Paul Hoffmann, le gérant d’Electris, commentant les déconfitures dans d’autres pays européens, parle lui d’une question d’affinité au risque qui y est bien plus grande. Lui, comme Encevo, détaille la méthode qui, d’un côté, assure aux fournisseurs de se constituer un «stock» d’électricité à un prix raisonnable et, de l’autre, garantit aux clients, au moins ceux à prix fixe, de ne pas subir une hausse faramineuse. Encevo dit ainsi privilégier «une stratégie d’achat prévoyante en étalant les transactions sur une période plus longue», ce qui permet «de ne pas répercuter au client un à un chaque pic du prix du marché» en lissant les hausses excessives. Par exemple, chez Electris, le client résidentiel qui signerait un contrat en 2022 ne s’exposerait pas à payer un tarif exorbitant, car l’électricité qui lui serait fournie proviendrait d’achats effectués par le fournisseur en 2019, 2020 et 2021.

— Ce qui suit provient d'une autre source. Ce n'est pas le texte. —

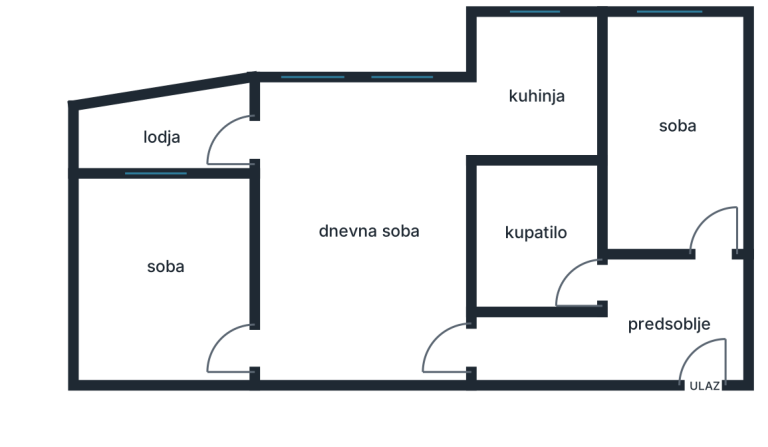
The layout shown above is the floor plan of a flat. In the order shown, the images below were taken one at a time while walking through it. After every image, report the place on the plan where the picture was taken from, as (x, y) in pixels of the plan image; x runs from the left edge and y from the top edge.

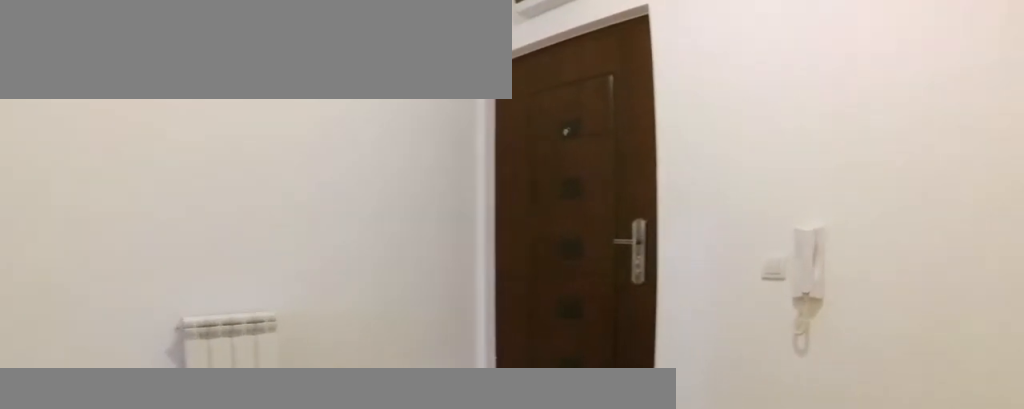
(620, 281)
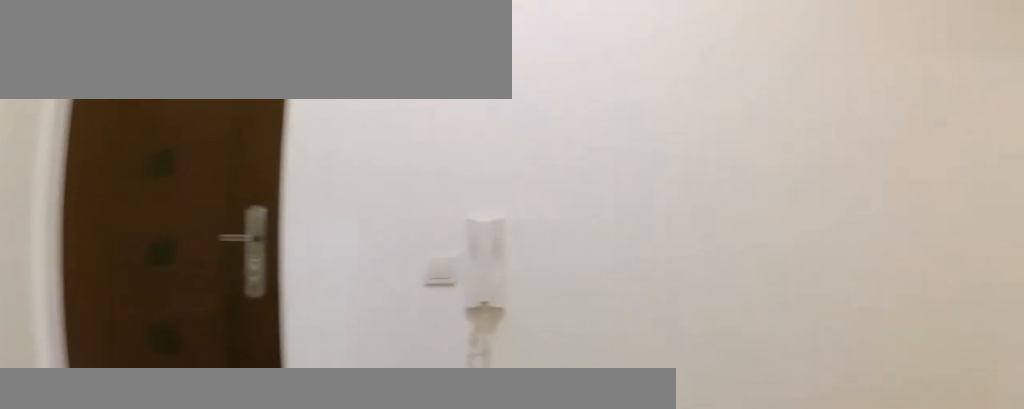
(646, 295)
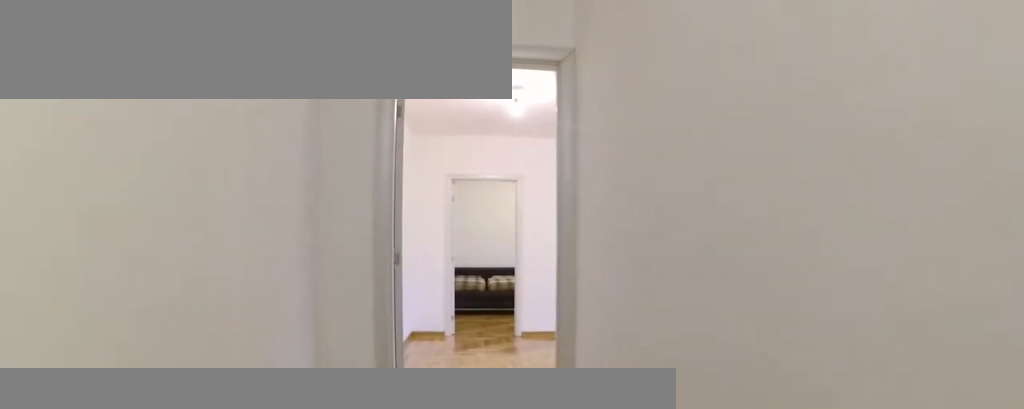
(619, 335)
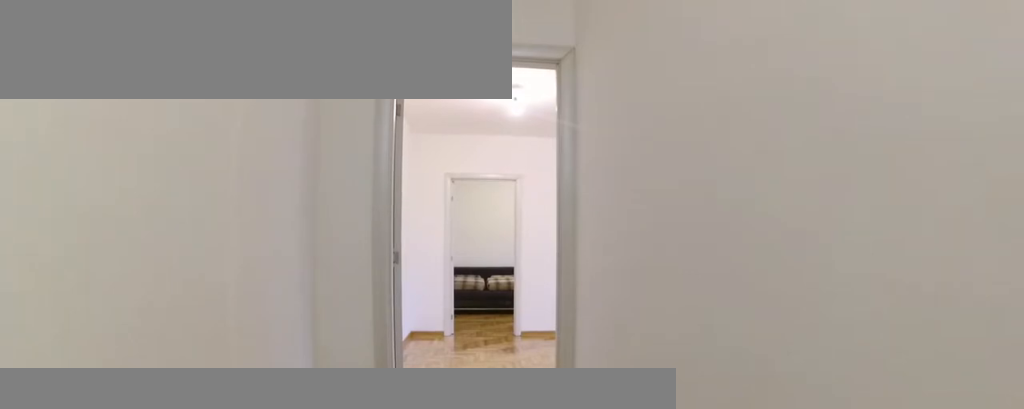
(619, 336)
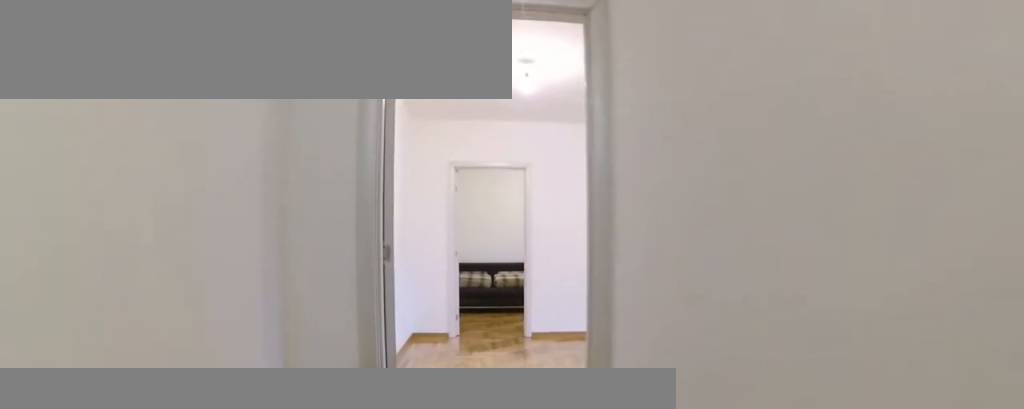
(585, 338)
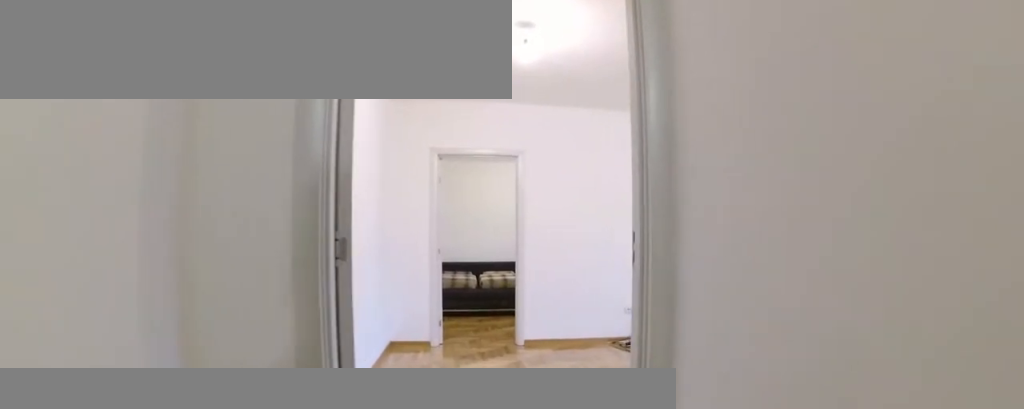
(554, 340)
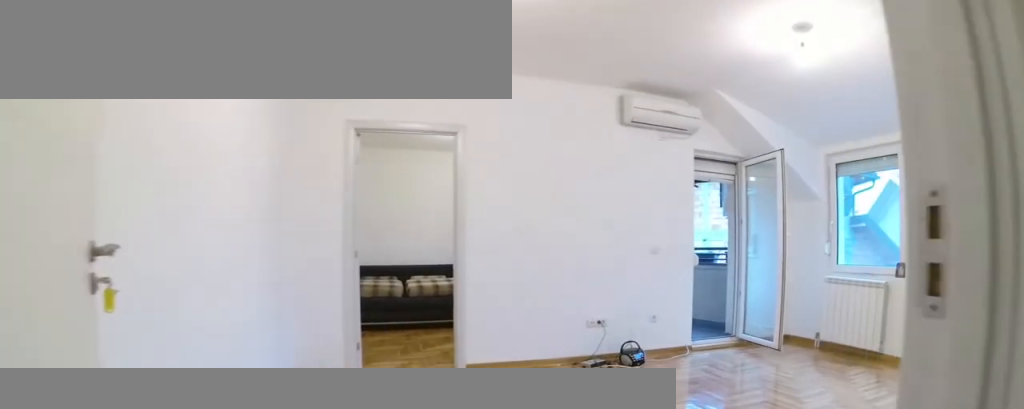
(503, 341)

Le bénéfice de cette prévoyance n’est bien sûr valable que pour les clients qui ont actionné le parapluie du prix fixe. Pour ceux qui s’en remettent à un contrat à prix variable, inévitablement la hausse des cours se répercute sur la facture. Paul Hoffmann parle de 25% à 30% face à une hausse du cours de 100%. Le gérant d’Electris, à ce propos, souligne que les «gros clients» à qui il a pu proposer en début d’année, et donc à un tarif raisonnable, une reconduction de leur contrat qui arrive à échéance le 31 décembre doivent aujourd’hui se mordre les doigts d’avoir temporisé en escomptant une baisse des cours…
Enfin, quand on les interroge sur ce que le petit Luxembourg peut faire pour ne pas subir, impuissant, le déchaînement des marchés, les fournisseurs d’électricité et de gaz sont d’accord. Au-delà des solutions d’autoconsommation et d’efficacité énergétique au bénéfice des particuliers, il faut accroître la production d’énergie renouvelable (éolien et photovoltaïque essentiellement) dans le pays pour réduire la dépendance énergétique du pays.
En 2019, au terme de plusieurs années de développement constant de la filière renouvelable, 76% de l’électricité consommée dans le pays provenait encore des importations. Et quand on entend le gérant d’Electris se plaindre – «Nous sommes en train de développer un projet de parc éolien, mais cela fait 15 ans que ça dure, c’est très long» -, on comprend qu’il y a du pain sur la planche.
Manuel Santos
Le gaz : une autre affaire
La vente de gaz ne connaît pas les prix fixes. Le tarif est réévalué chaque mois. Comme le gouvernement en a fait état récemment, cela conduit à une répercussion immédiate du cours du gaz sur les prix. Pour le client domestique, cela signifie une augmentation du «prix intégré du gaz par mètre cube d’environ 73% par rapport à celui affiché au 1er janvier 2021».
Les fournisseurs luxembourgeois, contrairement à certains acteurs allemands, britanniques ou français dont la politique de prix agressive leur vaut des déboires, ne connaissent actuellement pas d’autre dommage que de s’attirer le mécontentement de leurs clients.